● DESCRIPTION OF THE TASK
Could you copy every record exactly, leaving the pictures behind?
....
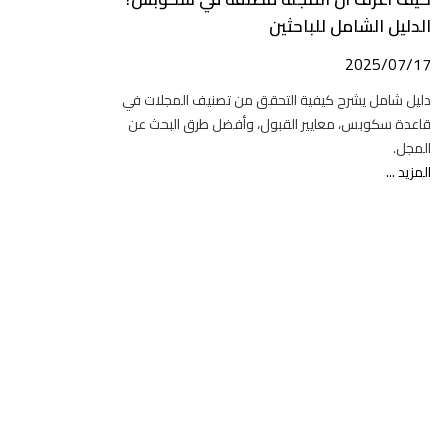
الدليل الشامل للباحثين
2025/07/17
دليل شامل يشرح كيفية التحقق من تصنيف المجلات في
قاعدة سكوبس، معايير القبول، وأفضل طرق البحث عن
المجل.
المزيد ...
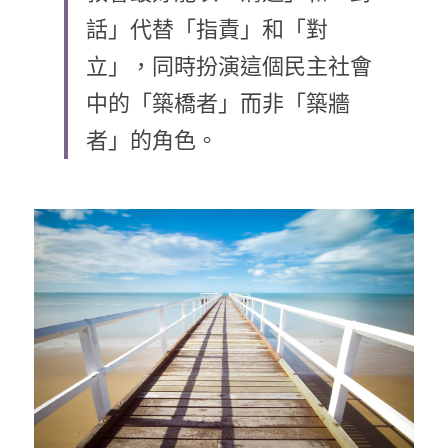
話」代替「指責」和「對
乘著夢想去旅行
立」，同時扮演這個民主社會
成長部落格
中的「築橋者」而非「築牆
奉獻支持
特稿
者」的角色。
解惑之窗
母語葡萄園
神學淺說
信仰生活
好書櫥窗
厝邊頭尾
....
● TASK RESPONSE
الدليل الشامل للباحثين
2025/07/17
دليل شامل يشرح كيفية التحقق من تصنيف المجلات في
قاعدة سكوبس، معايير القبول، وأفضل طرق البحث عن
المجل.
المزيد ...
話」代替「指責」和「對
乘著夢想去旅行
立」，同時扮演這個民主社會
成長部落格
中的「築橋者」而非「築牆
奉獻支持
特稿
者」的角色。
解惑之窗
母語葡萄園
神學淺說
信仰生活
好書櫥窗
厝邊頭尾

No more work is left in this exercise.